An international team of
evolutionary biologists and paleontologists have reconstructed the evolution of
the avian brain using a massive dataset of brain volumes from dinosaurs,
extinct birds like Archaeopteryx and the Great Auk, and modern
birds.
The study, published online in the journal Current Biology, reveals that
prior to the mass extinction at the end of the Cretaceous Period, birds and
non-avian dinosaurs had similar relative brain sizes. After the extinction, the
brain-body scaling relationship shifted dramatically as some types of birds
underwent an explosive radiation to re-occupy ecological space vacated by
extinct groups.
“One of the big
surprises was that selection for small body size turns out to be a major factor
in the evolution of large-brained birds,” says Dr.
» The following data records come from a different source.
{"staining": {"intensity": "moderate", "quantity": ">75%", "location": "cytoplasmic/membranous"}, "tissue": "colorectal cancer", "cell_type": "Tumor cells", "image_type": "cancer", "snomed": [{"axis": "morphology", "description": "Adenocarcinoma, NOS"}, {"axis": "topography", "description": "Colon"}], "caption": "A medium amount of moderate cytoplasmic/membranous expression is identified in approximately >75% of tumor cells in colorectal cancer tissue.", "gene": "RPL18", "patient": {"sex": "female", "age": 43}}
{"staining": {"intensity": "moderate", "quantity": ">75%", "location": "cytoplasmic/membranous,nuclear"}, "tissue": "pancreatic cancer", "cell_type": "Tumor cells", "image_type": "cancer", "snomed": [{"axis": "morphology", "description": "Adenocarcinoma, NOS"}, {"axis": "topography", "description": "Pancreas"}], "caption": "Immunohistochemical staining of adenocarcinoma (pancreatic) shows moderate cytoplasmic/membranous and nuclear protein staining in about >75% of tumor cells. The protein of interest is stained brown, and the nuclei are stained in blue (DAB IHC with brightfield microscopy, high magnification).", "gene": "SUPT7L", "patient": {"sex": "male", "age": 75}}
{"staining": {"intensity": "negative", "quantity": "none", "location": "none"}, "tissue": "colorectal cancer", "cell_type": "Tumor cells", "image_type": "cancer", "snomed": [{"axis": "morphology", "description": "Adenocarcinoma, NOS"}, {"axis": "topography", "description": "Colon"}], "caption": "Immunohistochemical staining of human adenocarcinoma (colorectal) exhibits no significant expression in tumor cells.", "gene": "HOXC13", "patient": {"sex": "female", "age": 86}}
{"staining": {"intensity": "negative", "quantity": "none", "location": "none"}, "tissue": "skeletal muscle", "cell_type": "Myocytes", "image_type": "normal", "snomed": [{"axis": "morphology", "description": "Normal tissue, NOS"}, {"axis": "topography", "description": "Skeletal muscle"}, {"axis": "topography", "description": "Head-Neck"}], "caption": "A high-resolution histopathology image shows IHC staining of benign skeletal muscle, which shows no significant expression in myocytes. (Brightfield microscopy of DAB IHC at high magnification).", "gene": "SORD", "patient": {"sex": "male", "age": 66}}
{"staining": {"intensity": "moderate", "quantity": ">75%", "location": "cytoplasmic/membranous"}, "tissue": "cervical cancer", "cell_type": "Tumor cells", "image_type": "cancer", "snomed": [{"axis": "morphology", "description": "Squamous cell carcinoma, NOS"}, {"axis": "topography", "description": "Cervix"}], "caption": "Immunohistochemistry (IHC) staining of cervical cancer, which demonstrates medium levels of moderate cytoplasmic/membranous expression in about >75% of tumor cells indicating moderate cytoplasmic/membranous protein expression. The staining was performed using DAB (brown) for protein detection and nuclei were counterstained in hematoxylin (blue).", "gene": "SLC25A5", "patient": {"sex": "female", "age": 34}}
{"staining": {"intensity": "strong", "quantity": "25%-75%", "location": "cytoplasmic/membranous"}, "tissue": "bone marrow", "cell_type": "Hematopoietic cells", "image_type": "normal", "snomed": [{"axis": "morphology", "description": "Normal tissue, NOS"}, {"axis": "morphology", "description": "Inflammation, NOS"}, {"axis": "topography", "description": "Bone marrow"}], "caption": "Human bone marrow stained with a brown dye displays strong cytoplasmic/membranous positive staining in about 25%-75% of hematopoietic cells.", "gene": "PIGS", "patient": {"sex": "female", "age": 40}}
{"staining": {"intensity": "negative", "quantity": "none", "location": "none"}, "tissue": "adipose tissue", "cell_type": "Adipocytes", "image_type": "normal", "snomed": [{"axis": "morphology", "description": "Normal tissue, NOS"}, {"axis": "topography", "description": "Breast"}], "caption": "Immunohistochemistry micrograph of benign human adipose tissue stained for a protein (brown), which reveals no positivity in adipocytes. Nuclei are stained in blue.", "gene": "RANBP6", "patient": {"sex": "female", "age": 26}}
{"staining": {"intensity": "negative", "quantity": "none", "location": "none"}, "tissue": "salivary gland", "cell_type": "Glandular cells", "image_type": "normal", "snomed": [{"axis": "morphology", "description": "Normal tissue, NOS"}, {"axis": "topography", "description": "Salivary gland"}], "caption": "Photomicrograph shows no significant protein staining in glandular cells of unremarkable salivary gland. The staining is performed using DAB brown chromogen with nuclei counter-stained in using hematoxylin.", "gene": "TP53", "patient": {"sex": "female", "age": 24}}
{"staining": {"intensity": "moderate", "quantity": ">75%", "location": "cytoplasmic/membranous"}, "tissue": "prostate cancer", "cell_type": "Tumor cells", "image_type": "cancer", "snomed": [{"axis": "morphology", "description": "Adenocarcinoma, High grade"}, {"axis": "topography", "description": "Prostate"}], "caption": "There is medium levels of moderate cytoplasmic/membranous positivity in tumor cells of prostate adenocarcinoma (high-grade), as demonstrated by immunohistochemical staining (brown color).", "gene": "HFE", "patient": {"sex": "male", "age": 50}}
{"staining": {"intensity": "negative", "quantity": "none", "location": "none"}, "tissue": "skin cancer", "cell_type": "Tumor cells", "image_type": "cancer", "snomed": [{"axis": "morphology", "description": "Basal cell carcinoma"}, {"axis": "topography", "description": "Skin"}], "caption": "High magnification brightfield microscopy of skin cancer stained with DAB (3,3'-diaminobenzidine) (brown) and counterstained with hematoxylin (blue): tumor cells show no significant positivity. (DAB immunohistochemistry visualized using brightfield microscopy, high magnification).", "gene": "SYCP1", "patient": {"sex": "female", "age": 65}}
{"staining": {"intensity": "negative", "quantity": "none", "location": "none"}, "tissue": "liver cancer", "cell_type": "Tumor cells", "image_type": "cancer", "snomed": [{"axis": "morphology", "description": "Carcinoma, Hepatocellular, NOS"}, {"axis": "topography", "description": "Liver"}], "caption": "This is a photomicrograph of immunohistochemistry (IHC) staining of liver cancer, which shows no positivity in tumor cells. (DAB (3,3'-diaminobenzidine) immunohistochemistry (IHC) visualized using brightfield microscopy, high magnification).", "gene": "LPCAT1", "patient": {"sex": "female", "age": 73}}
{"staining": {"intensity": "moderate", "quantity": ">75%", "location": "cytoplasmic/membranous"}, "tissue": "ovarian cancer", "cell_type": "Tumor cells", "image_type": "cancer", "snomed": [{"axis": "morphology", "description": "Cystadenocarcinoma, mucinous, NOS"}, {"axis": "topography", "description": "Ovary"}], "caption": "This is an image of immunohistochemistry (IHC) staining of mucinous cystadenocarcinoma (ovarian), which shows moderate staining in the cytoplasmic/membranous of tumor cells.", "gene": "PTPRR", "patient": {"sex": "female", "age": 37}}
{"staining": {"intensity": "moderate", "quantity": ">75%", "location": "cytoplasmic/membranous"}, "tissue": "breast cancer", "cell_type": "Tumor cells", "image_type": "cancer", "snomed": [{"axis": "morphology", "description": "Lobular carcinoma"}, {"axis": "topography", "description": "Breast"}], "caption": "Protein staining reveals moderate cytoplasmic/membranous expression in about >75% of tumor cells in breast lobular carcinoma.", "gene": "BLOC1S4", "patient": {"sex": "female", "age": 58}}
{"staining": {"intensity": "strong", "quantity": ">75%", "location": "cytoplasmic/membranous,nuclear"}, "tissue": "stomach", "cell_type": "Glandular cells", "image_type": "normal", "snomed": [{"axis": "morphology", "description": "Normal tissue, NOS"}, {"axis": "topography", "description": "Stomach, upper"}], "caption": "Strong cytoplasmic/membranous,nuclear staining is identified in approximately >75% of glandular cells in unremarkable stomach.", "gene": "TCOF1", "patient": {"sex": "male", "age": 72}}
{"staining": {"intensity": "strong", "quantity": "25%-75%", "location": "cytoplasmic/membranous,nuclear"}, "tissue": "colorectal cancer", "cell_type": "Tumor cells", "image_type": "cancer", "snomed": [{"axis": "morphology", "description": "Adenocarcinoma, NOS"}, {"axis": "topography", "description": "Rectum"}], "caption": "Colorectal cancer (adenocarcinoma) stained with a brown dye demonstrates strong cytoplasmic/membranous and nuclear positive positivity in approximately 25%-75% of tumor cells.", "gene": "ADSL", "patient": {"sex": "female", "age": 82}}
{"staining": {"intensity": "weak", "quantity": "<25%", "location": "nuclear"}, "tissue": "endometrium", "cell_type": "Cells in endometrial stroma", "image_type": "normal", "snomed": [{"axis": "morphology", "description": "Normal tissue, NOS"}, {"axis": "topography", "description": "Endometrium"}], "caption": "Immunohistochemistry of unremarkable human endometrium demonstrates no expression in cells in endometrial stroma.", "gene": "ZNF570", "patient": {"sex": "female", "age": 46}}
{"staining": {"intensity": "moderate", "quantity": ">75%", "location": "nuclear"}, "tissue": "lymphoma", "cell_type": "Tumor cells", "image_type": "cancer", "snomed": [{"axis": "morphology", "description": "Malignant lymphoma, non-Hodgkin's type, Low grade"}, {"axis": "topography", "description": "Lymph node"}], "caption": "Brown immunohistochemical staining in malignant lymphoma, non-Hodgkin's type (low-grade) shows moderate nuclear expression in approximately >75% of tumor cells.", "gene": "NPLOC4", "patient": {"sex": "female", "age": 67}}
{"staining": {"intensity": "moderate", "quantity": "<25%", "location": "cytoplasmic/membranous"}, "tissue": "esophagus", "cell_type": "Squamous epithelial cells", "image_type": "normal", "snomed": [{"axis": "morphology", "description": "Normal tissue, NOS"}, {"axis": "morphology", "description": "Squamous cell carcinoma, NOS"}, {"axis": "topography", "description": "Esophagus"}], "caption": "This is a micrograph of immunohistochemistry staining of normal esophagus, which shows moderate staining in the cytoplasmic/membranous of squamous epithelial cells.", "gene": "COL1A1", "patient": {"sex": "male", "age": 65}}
Daniel Ksepka, Curator of
Science at the Bruce Museum and lead author of the study. “Many successful bird
families evolved proportionally large brains by shrinking down to smaller body
sizes while their brain sizes stayed close to those of their larger-bodied
ancestors.”
In order to
understand how bird brains changed, a team of 37 scientists used CT scan data
to create endocasts (models of the brain based on the shape of the skull
cavity) of hundreds of birds and dinosaurs, which they combined with a large
existing database of brain measurements from modern birds. They then analyzed
brain-body allometry: the way brain size scales with body size.
“There is no
clear line between the brains of advanced dinosaurs and primitive birds,” notes
co-author Dr. Amy Balanoff of Johns Hopkins University. “Birds like emus and
pigeons have the same brains sizes you would expect for a theropod dinosaur of
the same body size, and in fact some species like moa have
smaller-than-expected brains.”
The two groups
of birds with truly exceptional brain sizes evolved relatively recently:
parrots and corvids (crows, ravens, and kin). These birds show tremendous
cognitive capacity, including the ability to use tools and language, and to
remember human faces. The new study finds that parrots and crows exhibited very
high rates of brain evolution that may have helped them achieve such high
proportional brain sizes.
“Several groups
of birds show above average rates of brain and body size evolution,” remarks
co-author Dr. N. Adam Smith of the Campbell Geology Museum at Clemson
University. “But crows are really off the charts — they outpaced all other
birds. Our results suggest that calling someone ‘bird-brained’ is actually
quite a compliment!”
“Crows are the
hominins of the bird kingdom,” says co-author Dr. Jeroen Smaers of Stony Brook
University. “Like our own ancestors, they evolved proportionally massive brains
by increasing both their body size and brain size at the same time, with the
brain size increase happening even more rapidly.”